Congratulations on your success in 2014. As you focus on making 2015 your company’s best year yet, here are a few simple New Year’s Resolutions for businesses of all sizes and in all industries:

  1. Timely implement changes that affect the amount you must pay your employees. Florida’s minimum wage increased from $7.93 to $8.05 per hour, effective January 1, 2015. Employers must apply the increase for any time worked January 1st or later, even if those first few days of January fall within a pay period that began in 2014. For employers with tipped employees, Florida’s maximum tip credit remains at $3.02, resulting in an increase to the minimum wage for tipped employees from $4.91 to $5.03 per hour.
  2. Update your workplace posters. Employers must post a minimum wage notice in a conspicuous and accessible place in each establishment where its employees work. This poster requirement is in addition to the federal requirement to post a notice of the federal minimum wage. Florida’s minimum wage poster is available for downloading in English and Spanish here: Florida Minimum Wage Posters. Take some time to review your workplace posters to make sure you are not displaying outdated posters.
  3. Reimburse mileage at or below the standard IRS mileage rate to avoid taxation issues and additional documentation requirements. Effective January 1, 2015, the standard IRS mileage rate for all miles driven in 2015 is 57.5 cents per mile, that’s up from 56 cents per mile for miles driven in 2014. Note that the rate is dependent on when the miles were driven, not when the reimbursement occurs. This IRS rate is optional, as is the decision whether to reimburse employees in the first place. Amounts paid in excess of the standard IRS mileage rate may be subject to reporting and taxation as wages. Employees who are reimbursed at a rate below the standard IRS mileage rate may be able to claim the difference when completing their annual tax returns.
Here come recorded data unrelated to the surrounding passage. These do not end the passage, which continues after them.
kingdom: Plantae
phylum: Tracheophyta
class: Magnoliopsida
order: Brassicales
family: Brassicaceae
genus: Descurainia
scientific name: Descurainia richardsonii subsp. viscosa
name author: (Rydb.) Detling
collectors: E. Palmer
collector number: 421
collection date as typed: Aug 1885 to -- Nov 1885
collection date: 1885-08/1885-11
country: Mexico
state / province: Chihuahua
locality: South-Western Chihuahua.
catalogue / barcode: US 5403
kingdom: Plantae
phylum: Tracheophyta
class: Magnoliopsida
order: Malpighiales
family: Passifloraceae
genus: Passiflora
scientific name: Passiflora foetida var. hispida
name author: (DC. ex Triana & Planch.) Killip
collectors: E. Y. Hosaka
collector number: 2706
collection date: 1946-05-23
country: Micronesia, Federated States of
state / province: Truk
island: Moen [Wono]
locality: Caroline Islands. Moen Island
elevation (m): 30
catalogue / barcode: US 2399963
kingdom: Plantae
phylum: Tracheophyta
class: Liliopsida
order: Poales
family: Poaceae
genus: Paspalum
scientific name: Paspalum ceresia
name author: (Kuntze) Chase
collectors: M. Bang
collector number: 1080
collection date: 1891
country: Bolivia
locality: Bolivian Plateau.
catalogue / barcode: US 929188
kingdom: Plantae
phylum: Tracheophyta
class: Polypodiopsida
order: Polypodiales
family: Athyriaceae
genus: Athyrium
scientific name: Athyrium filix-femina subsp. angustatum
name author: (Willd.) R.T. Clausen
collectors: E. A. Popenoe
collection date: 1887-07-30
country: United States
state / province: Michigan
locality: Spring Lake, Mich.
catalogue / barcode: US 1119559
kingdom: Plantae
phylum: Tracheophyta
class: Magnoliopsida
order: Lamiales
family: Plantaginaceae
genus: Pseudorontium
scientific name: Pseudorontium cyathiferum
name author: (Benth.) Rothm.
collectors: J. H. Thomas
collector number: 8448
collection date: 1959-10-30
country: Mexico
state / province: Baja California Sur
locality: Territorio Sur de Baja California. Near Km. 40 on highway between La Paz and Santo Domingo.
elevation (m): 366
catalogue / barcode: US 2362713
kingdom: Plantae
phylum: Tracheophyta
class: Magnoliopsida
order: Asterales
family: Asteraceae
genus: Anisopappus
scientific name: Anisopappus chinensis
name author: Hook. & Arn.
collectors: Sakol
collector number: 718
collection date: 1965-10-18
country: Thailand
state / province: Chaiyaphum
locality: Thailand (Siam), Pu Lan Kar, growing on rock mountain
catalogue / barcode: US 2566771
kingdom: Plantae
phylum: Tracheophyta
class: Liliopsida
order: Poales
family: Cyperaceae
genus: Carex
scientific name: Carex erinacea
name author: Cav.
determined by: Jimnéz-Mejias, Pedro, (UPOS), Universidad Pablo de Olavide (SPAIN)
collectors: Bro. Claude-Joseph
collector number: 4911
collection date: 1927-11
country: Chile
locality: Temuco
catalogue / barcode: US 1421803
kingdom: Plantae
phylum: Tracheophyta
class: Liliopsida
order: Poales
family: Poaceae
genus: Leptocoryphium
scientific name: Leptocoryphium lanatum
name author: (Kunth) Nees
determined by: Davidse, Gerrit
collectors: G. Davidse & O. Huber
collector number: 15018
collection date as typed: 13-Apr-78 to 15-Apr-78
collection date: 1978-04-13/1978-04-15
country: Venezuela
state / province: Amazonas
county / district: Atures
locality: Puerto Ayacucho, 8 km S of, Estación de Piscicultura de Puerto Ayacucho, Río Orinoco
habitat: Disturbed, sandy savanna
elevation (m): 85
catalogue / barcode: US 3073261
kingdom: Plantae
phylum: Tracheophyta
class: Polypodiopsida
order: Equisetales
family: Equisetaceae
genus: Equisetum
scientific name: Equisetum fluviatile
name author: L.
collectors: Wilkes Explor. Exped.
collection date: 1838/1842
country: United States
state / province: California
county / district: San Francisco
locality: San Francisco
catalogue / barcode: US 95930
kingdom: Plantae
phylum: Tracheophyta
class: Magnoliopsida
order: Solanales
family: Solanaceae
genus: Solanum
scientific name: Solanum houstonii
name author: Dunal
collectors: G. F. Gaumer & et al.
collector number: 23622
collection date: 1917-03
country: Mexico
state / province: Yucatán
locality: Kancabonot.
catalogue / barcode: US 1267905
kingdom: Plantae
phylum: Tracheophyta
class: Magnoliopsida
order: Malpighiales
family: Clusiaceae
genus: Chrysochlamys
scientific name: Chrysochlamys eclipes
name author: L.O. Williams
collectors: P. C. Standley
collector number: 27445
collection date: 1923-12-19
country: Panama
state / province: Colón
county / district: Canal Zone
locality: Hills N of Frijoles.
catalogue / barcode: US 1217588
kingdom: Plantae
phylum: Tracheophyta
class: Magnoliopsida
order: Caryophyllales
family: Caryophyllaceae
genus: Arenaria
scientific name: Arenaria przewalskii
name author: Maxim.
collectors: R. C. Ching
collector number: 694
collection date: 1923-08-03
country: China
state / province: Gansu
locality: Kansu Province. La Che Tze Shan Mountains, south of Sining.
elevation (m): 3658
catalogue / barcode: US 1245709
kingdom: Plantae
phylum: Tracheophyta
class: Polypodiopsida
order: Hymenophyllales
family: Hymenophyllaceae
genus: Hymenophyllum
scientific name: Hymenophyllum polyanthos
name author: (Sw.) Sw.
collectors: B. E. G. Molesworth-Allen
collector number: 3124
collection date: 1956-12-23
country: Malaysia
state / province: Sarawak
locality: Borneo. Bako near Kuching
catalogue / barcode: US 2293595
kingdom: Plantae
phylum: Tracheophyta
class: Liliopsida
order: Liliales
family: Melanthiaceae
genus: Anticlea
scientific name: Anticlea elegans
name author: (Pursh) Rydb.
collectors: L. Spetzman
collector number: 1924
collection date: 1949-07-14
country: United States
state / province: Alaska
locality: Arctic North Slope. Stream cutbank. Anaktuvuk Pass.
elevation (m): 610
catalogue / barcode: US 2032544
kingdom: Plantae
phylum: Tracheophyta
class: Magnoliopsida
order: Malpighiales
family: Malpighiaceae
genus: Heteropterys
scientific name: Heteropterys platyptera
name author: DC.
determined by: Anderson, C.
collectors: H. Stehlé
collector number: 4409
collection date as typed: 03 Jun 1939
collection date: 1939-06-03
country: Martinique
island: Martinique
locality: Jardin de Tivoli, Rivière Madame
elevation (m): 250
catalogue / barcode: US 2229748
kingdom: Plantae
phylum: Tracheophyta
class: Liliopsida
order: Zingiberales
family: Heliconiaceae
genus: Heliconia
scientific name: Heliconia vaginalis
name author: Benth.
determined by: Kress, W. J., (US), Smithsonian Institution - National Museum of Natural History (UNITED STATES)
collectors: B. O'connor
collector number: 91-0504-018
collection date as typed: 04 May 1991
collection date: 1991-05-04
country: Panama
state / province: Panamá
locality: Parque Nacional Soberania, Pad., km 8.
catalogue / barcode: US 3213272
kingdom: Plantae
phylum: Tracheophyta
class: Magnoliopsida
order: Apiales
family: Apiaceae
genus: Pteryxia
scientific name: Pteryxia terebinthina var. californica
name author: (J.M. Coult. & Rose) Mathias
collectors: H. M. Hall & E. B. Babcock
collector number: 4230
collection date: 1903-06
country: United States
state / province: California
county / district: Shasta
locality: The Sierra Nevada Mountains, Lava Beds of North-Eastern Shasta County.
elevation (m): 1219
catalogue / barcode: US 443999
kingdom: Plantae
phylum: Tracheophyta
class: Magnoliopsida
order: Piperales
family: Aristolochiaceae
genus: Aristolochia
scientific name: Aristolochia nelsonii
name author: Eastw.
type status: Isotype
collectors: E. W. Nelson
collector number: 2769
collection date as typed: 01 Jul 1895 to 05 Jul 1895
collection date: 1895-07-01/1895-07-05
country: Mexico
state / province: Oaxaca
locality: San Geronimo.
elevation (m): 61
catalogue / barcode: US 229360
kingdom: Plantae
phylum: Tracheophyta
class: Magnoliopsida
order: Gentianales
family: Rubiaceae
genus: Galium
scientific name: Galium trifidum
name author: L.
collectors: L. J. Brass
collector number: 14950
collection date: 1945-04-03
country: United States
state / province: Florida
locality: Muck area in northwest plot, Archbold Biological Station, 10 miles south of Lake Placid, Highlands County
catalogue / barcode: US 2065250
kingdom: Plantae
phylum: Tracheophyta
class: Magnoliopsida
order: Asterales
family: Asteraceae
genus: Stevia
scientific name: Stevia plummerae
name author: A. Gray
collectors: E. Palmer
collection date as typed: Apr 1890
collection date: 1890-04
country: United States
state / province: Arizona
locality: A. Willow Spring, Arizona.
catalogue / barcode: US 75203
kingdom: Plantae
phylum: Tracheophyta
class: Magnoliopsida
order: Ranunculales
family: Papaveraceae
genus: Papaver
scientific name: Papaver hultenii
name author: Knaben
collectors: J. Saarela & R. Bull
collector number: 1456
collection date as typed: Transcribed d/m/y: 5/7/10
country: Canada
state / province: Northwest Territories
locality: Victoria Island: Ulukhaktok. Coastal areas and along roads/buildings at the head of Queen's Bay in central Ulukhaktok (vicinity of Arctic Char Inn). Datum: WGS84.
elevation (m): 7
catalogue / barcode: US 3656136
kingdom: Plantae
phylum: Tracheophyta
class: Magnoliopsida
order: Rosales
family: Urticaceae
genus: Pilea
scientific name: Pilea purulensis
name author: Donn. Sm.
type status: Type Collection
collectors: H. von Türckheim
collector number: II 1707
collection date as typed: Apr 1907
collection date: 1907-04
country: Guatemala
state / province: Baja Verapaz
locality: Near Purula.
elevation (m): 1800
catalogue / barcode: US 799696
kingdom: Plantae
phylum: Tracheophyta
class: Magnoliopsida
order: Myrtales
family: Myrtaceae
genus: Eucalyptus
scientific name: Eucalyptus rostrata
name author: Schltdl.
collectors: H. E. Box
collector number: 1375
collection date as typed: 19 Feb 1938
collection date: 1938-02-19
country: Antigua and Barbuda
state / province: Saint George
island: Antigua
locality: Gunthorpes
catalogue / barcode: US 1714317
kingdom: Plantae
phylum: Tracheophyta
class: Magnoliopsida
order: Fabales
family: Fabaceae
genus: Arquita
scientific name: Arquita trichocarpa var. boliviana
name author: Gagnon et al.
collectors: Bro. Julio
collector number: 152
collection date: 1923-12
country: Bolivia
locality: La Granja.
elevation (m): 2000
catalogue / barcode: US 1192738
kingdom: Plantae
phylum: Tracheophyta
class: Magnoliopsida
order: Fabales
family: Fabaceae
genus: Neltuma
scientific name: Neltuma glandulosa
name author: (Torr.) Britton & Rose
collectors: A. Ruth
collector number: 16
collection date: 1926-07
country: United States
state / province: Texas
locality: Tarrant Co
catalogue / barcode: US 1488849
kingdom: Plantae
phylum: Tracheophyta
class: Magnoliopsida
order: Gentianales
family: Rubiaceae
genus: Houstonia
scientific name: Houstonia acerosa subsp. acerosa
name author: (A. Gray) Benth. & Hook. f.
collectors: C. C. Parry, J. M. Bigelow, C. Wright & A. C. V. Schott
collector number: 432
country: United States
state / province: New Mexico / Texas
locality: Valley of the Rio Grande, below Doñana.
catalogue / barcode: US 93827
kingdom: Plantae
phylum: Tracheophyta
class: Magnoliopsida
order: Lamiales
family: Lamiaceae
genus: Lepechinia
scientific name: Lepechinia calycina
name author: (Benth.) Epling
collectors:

  4. Review your employee handbook. When was the last time you updated your company’s handbook? Do your written policies even match current practices? An employee handbook is a written document that contains an explanation of your company’s workplace policies and rules. It is a resource for all employees, including those who are tasked with enforcing your company’s policies. Review your handbook to ensure it contains an at-will employment disclaimer, an equal employment opportunity statement, an anti-harassment and no retaliation policy, a complaint procedure, an explanation of employment classifications (full-time, part-time, seasonal, etc.) and FLSA status (exempt v. non-exempt), and general workplace and safety rules. Ask your employment counsel to review your handbook for compliance with federal, state, and local laws.

    If your business does not have an employee handbook, policy manual, or written documentation by any name that describes your company’s practices, drafting an employee handbook (and implementing the policies in it) should be your top resolution.